Publié par : Lionel Santin

21février
2011

Avez-vous déjà pensé ajouter, dans un contrat de travail pour vos employés, une description de tâches indiquant : « Gérer les émotions de son patron »? Assez bizarre non?… C’est malheureusement, dans certains cas, une tâche dont les employés ne sont pas au courant lors de l’embauche!!! Je serais intéressée de voir les statistiques d’un sondage mené auprès des entreprises sur les comportements des gestionnaires dans leur organisation. Combien d’entre nous ne gérons pas nos émotions? Dans combien d’entreprises les employés se retrouvent à jouer le rôle du « punching bag » malgré eux? …

J’ai déjà vu des entreprises dans lesquelles une atmosphère de terreur s’installe lorsque le ou les dirigeants passent le pas de la porte. Il est normal que des employés soient intimidés par leur supérieur, mais ça devient problématique lorsqu’ils ont peur de celui-ci.

Au Québec, en juin 2009, un travailleur sur trois disait avoir été victime ou témoin de harcèlement psychologique dans son milieu de travail, selon un sondage CROP effectué pour l’Ordre des Conseillers en Ressources Humaines Agréés.
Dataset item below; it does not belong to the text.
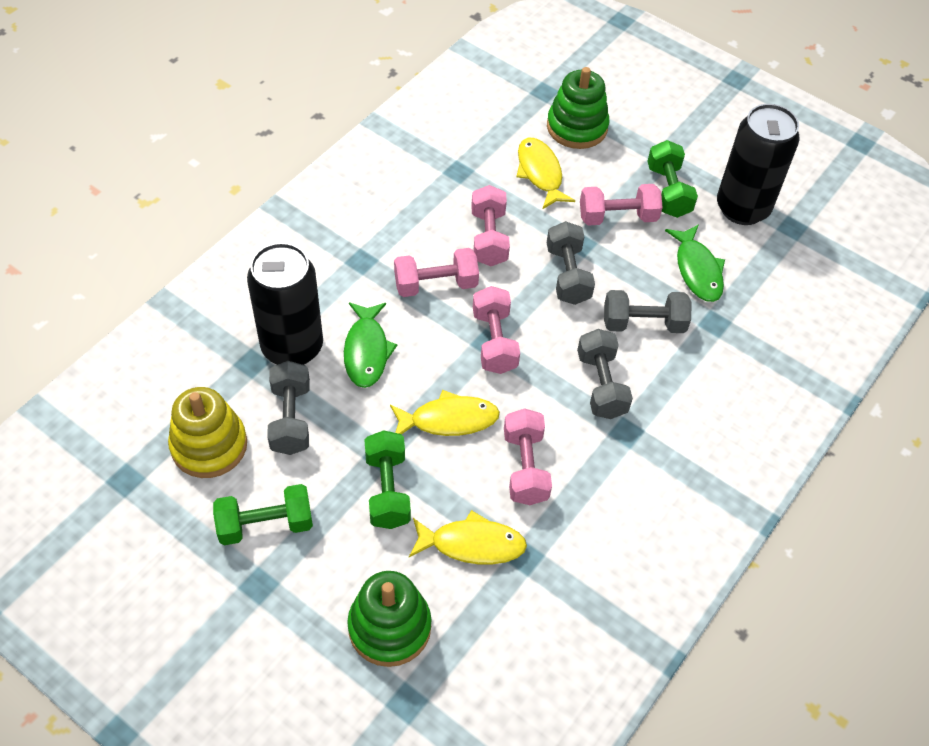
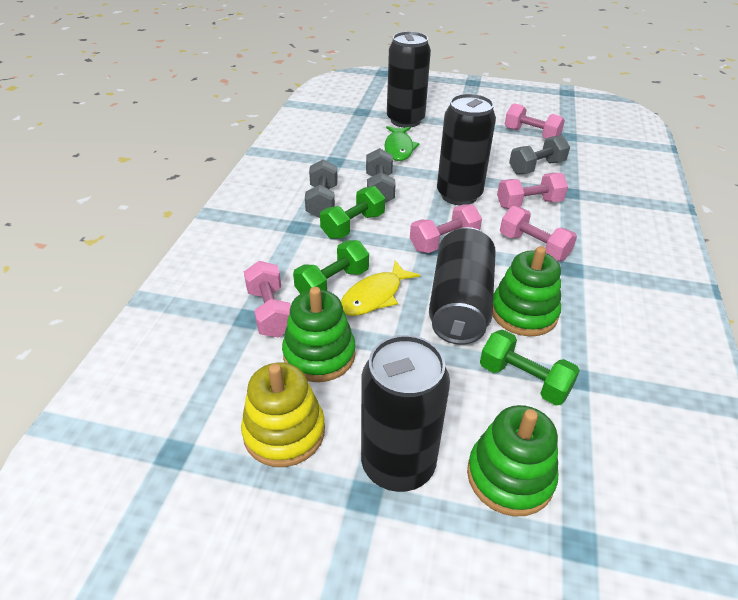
black can: [247,242,323,365] [717,104,800,225] = 2 -> [361,335,450,492] [387,31,431,128] [429,227,496,345] [437,94,496,205] = 4
green fish: [344,302,397,388] [665,224,725,302] = 2 -> [384,126,420,161] = 1
green stacking toy: [347,571,432,667] [547,67,609,149] = 2 -> [282,287,356,382] [467,405,558,516] [493,246,561,336] = 3
grey dumbbell: [267,361,310,455] [547,221,595,305] [577,329,633,419] [604,290,691,333] = 4 -> [305,159,338,218] [366,148,396,203] [509,135,570,175] = 3
yellow fish: [390,390,500,436] [409,510,527,564] [516,138,575,209] = 3 -> [341,260,420,316] = 1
Le stress du travail, les problèmes personnels, la circulation (!!!) sont certes des causes qui engendrent une anxiété et un comportement désagréable, par contre en tant que gestionnaire, on se doit de mener notre rôle de leader de façon appropriée. De ce fait, il nous revient de donner un exemple motivant à nos employés.

Le gestionnaire est défini comme suit par Larousse : « Personne qui a la responsabilité de la gestion d’une affaire, d’un service, d’une administration, etc.». Donc, la raison d’être d’un gestionnaire est de GÉRER; autant du travail que du personnel. Et avant tout, il doit se gérer lui-même!!

Si vous vous reconnaissez comme gestionnaire en manque de contrôle de ses émotions, qui s’énerve sur le dos de ses employés, qui crie après eux, il est de votre devoir de prendre un recul sur vous-mêmes et de réaliser les conséquences de votre comportement. Une plainte qui survient du bureau des normes du travail est souvent la cloche qui donne l’alerte au gestionnaire. Pourquoi attendre d’en arriver jusque-là? C’est néfaste pour l’entreprise aussi bien que pour le gestionnaire en question; avoir une plainte de ce genre dans son dossier n’est pas un avantage à sa carrière.

De plus, l’environnement qui règne dans une organisation sous l’influence de comportements comme cités plus haut n’est pas très propice à la productivité.